**YOUR GOAL**. When a line of the records below contains the string "pixels", copy that whole line.

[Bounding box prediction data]

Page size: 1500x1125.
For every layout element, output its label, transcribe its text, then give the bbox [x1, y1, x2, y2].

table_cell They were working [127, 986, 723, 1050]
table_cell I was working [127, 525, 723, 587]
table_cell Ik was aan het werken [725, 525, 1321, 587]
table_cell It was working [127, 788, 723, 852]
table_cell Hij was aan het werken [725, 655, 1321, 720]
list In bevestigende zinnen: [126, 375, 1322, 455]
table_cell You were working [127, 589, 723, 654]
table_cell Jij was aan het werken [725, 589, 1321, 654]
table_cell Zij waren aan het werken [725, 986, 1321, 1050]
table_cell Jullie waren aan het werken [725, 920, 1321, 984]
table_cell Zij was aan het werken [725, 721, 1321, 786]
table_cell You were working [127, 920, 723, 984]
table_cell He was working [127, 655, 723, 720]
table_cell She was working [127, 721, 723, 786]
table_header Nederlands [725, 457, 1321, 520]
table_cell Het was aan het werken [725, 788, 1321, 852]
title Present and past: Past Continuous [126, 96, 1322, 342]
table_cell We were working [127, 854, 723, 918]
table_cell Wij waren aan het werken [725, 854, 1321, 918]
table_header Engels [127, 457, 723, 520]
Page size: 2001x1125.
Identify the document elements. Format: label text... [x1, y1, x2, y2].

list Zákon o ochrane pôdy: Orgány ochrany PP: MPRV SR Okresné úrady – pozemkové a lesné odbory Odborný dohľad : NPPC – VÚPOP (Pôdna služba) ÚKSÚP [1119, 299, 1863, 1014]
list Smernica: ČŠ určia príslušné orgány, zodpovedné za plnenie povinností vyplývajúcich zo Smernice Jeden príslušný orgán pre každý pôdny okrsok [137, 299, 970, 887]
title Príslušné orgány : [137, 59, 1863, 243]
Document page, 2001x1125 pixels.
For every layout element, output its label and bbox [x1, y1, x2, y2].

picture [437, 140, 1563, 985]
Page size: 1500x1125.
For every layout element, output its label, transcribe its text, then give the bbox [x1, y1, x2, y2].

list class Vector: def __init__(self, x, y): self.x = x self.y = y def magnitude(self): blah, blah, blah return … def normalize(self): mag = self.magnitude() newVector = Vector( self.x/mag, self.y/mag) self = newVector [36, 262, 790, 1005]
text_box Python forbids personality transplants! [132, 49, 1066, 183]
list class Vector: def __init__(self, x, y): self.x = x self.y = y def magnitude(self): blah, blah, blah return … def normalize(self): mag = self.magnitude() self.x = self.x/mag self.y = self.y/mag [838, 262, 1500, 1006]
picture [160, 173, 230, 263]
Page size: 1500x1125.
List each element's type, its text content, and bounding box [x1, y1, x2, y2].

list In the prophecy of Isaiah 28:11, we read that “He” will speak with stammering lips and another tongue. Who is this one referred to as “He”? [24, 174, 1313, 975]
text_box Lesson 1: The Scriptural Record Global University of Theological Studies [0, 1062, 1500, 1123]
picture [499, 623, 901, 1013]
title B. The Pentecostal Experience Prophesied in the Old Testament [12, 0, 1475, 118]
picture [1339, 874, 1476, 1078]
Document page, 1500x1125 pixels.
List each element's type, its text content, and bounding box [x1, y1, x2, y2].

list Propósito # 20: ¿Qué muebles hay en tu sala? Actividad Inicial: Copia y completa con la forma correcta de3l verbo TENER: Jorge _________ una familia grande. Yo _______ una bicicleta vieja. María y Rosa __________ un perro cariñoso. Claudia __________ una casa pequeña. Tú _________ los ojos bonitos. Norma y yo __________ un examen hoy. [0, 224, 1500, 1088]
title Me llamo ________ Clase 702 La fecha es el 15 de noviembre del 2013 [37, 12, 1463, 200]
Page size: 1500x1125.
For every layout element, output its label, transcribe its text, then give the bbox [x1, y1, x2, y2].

**OUTPUT**.
Document page, 2001x1125 pixels.
Document page, 1500x1125 pixels.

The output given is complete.